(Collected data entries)
------------------------------------------------------------

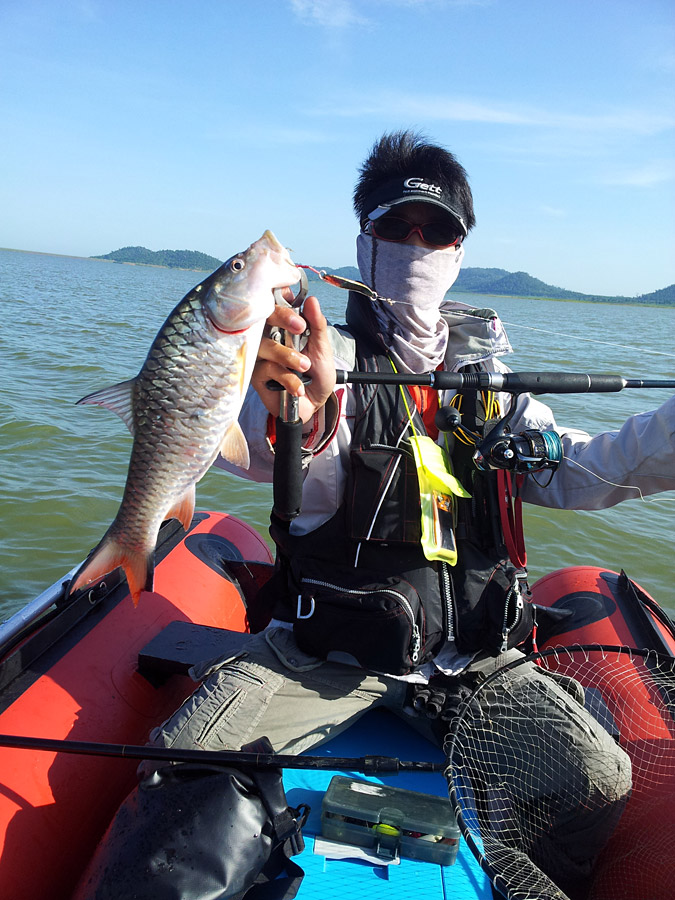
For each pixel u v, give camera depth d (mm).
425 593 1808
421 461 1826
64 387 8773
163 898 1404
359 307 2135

------------------------------------------------------------

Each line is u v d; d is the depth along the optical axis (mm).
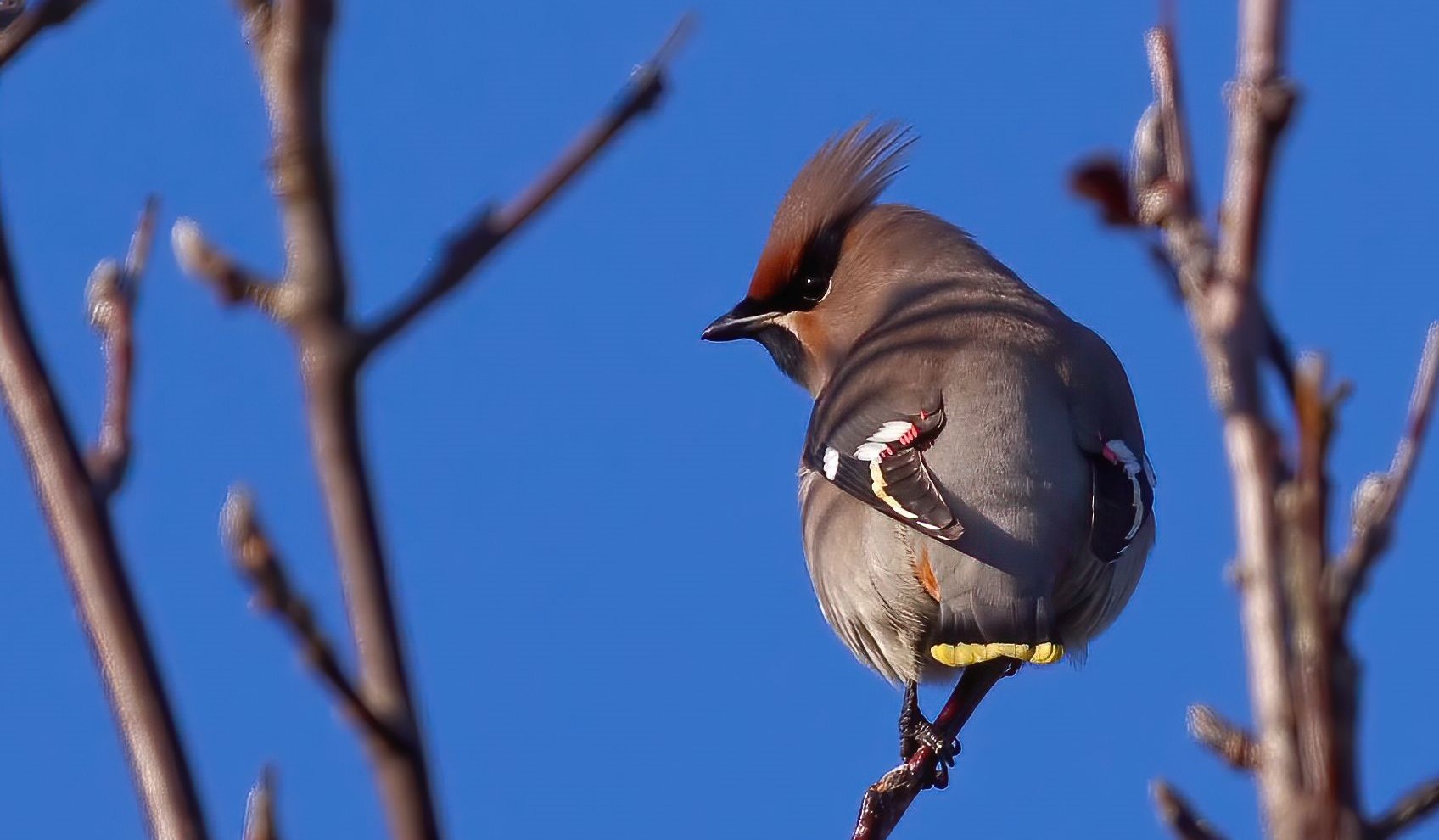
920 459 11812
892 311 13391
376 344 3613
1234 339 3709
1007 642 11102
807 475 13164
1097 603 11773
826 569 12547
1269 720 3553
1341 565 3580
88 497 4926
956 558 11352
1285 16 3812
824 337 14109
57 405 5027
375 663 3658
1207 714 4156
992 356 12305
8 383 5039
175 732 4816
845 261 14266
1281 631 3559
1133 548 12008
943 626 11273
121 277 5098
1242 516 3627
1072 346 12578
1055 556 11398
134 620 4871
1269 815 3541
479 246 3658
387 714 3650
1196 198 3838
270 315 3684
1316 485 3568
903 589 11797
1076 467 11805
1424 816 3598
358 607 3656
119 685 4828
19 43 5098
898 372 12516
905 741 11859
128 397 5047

------------------------------------------------------------

▶ WHAT YOU NEED TO DO
Using the entries above, find all lines with "depth". Copy them.

▶ ANSWER SPACE
For each pixel u v, give camera depth d (mm).
Each line is u v d; d is the depth along the optical axis (mm).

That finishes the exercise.